• [DIRECTIVE]: What you return should be each line of the data containing the string "websites".

********

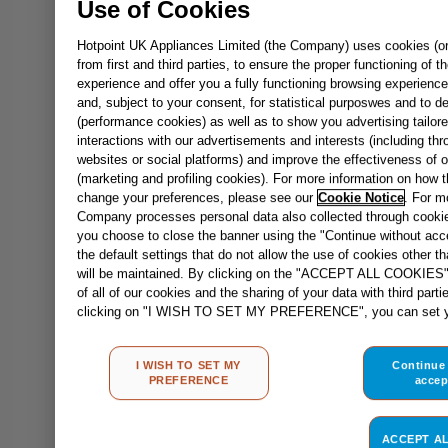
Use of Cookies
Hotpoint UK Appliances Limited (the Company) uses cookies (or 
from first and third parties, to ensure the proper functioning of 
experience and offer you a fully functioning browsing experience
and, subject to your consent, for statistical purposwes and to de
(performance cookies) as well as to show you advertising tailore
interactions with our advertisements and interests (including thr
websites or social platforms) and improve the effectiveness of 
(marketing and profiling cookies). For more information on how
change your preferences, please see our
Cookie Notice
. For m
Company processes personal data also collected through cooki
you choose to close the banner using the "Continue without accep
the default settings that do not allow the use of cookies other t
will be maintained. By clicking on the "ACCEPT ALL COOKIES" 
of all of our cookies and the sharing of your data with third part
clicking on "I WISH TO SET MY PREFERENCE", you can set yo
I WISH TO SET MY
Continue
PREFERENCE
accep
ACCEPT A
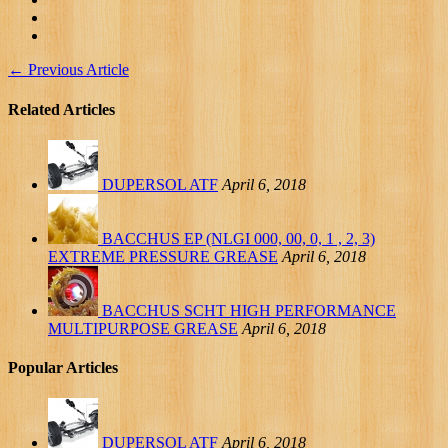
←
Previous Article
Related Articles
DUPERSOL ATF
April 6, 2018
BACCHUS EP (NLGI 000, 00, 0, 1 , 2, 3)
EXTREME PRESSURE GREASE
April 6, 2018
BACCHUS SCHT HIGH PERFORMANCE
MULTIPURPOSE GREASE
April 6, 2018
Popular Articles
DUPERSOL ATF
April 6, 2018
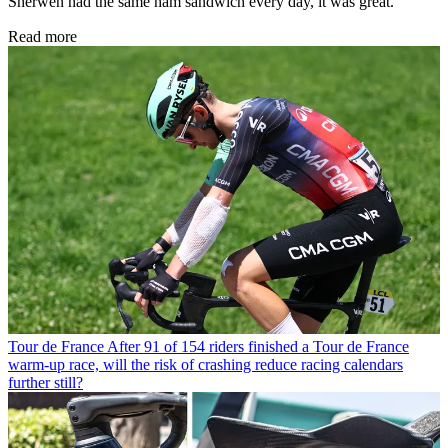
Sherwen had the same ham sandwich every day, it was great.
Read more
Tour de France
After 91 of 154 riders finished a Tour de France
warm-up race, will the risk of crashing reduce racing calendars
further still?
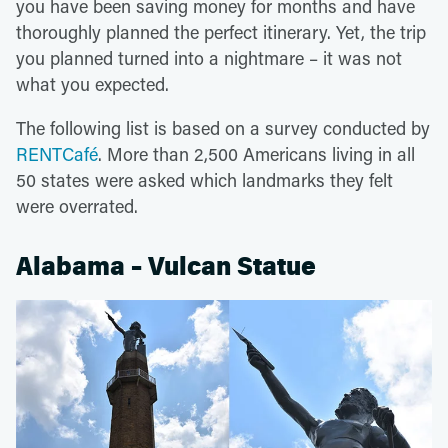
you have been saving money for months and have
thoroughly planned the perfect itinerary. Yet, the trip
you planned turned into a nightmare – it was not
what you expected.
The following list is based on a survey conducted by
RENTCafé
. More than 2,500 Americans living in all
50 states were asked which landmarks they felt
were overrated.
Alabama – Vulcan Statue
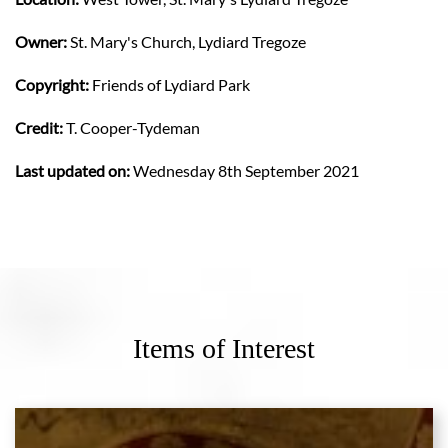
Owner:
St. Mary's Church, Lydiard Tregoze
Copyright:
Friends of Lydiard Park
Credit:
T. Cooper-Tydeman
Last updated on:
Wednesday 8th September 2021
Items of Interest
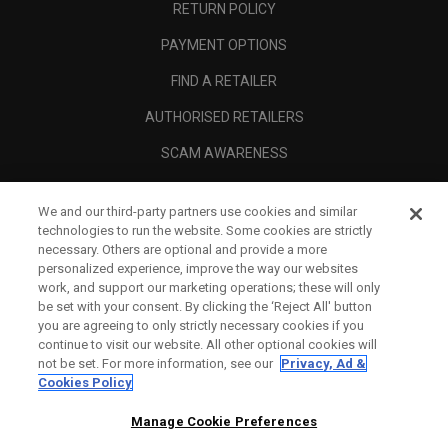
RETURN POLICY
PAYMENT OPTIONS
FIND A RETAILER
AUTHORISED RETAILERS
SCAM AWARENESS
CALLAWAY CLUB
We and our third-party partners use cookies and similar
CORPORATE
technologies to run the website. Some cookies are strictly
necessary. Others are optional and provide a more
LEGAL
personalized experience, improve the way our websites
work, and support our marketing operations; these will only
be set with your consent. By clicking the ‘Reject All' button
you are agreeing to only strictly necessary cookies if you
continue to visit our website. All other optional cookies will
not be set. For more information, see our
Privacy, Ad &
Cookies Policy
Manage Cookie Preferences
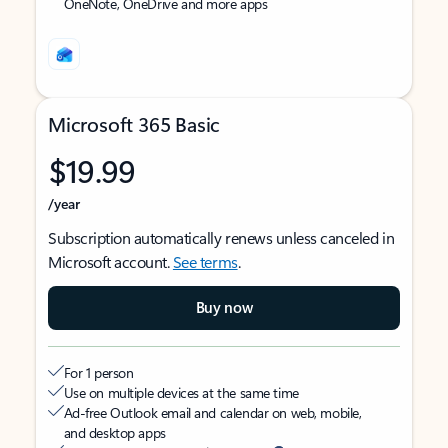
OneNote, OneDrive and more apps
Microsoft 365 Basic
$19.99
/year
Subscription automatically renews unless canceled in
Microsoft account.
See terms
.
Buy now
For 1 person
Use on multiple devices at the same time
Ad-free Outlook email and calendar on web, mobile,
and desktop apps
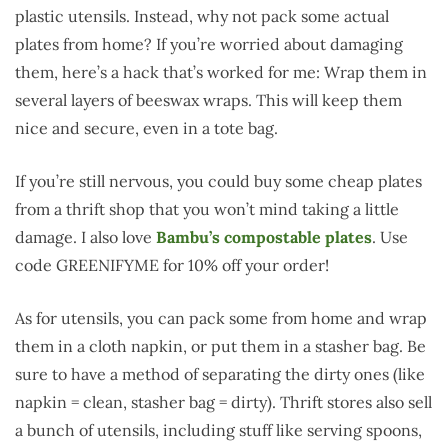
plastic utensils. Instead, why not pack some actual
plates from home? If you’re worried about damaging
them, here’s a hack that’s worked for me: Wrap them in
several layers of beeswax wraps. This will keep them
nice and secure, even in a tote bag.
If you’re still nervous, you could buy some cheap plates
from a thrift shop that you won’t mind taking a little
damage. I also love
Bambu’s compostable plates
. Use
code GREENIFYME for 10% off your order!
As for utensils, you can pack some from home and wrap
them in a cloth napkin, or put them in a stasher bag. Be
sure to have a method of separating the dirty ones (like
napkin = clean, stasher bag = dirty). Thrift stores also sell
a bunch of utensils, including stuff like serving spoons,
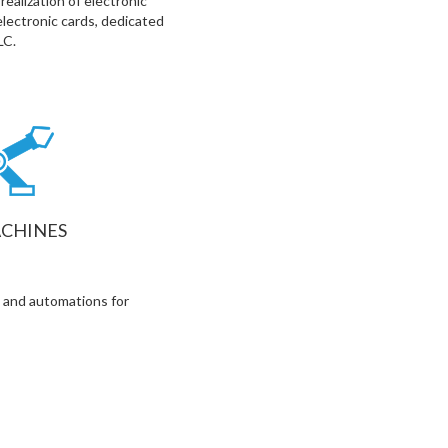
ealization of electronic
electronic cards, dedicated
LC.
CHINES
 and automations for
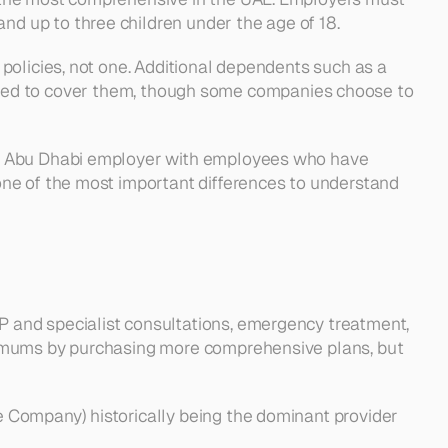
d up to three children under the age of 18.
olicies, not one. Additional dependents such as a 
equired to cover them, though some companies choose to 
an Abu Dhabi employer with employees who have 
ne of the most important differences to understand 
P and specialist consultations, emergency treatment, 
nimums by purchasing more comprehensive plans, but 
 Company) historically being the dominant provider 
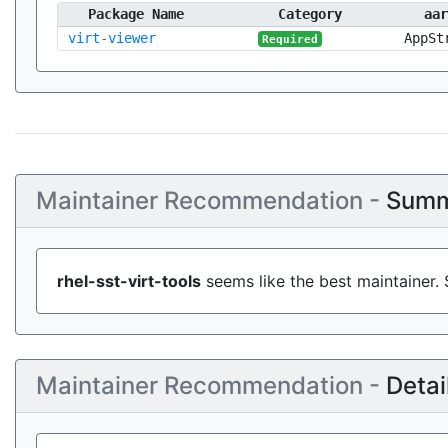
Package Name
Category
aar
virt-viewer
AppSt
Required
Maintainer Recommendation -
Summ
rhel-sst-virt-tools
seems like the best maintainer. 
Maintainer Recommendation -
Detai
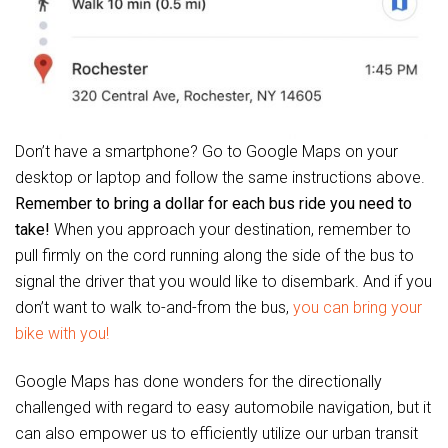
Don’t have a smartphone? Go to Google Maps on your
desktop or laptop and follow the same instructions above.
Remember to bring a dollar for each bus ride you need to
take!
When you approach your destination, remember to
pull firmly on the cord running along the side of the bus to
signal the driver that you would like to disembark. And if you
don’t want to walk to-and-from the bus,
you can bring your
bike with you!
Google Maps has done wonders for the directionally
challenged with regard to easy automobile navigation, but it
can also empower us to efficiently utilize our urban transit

********

• [COMPLETED EXERCISE]:
websites or social platforms) and improve the effectiveness of 
personalized experience, improve the way our websites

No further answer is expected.